Cybersicurezza, le imprese nel convegno sotto l’egida di Adsp, Università di Pisa e Interporto Toscano
L’iniziativa riservata agli operatori portuali, della logistica e dell’autotrasporto contro i rischi degli attacchi hacker
LIVORNO. Digitalizzazione e cyber security. Di questo si parlerà giovedì 12 dicembre a partire dalle 10 nella sala convegni dell’Interporto Toscano “Amerigo Vespucci” in un convegno organizzato dall’Autorità di Sistema Portuale del Mar Tirreno Settentrionale, dal Polo Sistemi Logistici dell’Università di Pisa e dallo stesso Interporto Toscano.
L’incontro
Il convegno è riservato in particolare alle aziende del trasporto e della logistica che si trovano a dover fare i conti col repentino cambiamento di abitudini consolidate frutto dell’avvento del digitale. Per gli operatori si tratta di un impegno non da poco e che diventa praticamente quotidiano, dovendo affrontare giornalmente e nei diversi settori delle loro attività i cambiamenti che riguardano diversi processi lavorativi e la stessa sicurezza informatica.
I temi
L’iniziativa riguarderà quindi gli operatori del settore portuale, quelli che operano nella gestione delle piattaforme logistiche e gli imprenditori dell’autotrasporto. Nel corso del convegno si parlerà di diversi argomenti, tra cui la digitalizzazione delle procedure e la cyber security. Un aspetto particolarmente importante, quest’ultimo, considerando i frequenti e denunciati interventi di hacker e di intromissione nei sistemi aziendali, che mettono a rischio non solo i patrimoni delle singole aziende, ma anche la loro stessa attività, andando a incidere sul lavoro quotidiano.
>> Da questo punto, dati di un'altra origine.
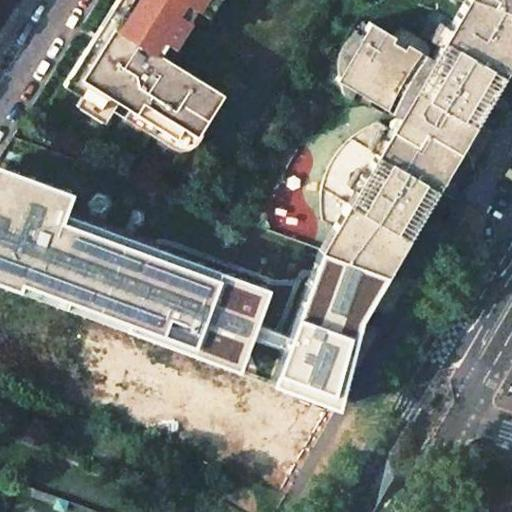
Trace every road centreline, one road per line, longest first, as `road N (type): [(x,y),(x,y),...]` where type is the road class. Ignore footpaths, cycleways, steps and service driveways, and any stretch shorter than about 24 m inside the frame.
road 1 (tertiary): [(495,296),(447,355),(391,454),(371,511)]
road 2 (tertiary): [(395,511),(426,480),(479,393)]
road 3 (residential): [(0,112),(67,0)]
Di qui la necessità, da parte degli operatori del settore, di adeguarsi ai velocissimi cambiamenti in atto, a partire dall’acquisizione delle misure e delle conoscenze necessarie per salvaguardare i dati aziendali. Un potenziamento indispensabile, al fine di garantire la massima affidabilità anche ai propri utenti. Delle procedure e degli interventi possibili si parlerà dunque nel corso del convegno in programma giovedì prossimo (12 dicembre).
La direttiva
Vale la pena di ricordare che, di fronte ai problemi determinati dalla digitalizzazione e dalle sue possibili conseguenze negative, l’Unione Europea ha adottato nel 2022 una direttiva, recepita dall’Italia due anni dopo, in base alla quale anche le aziende del settore dei trasporti devono porre in essere una serie di accorgimenti al fine di assicurarsi la sicurezza informatica. Peraltro, le normative di riferimento prevedono anche sanzioni pecuniarie importanti, che possono addirittura arrivare a 10 milioni di euro, per coloro che non avranno posto in essere quanto previsto si adegueranno ai provvedimenti legislativi.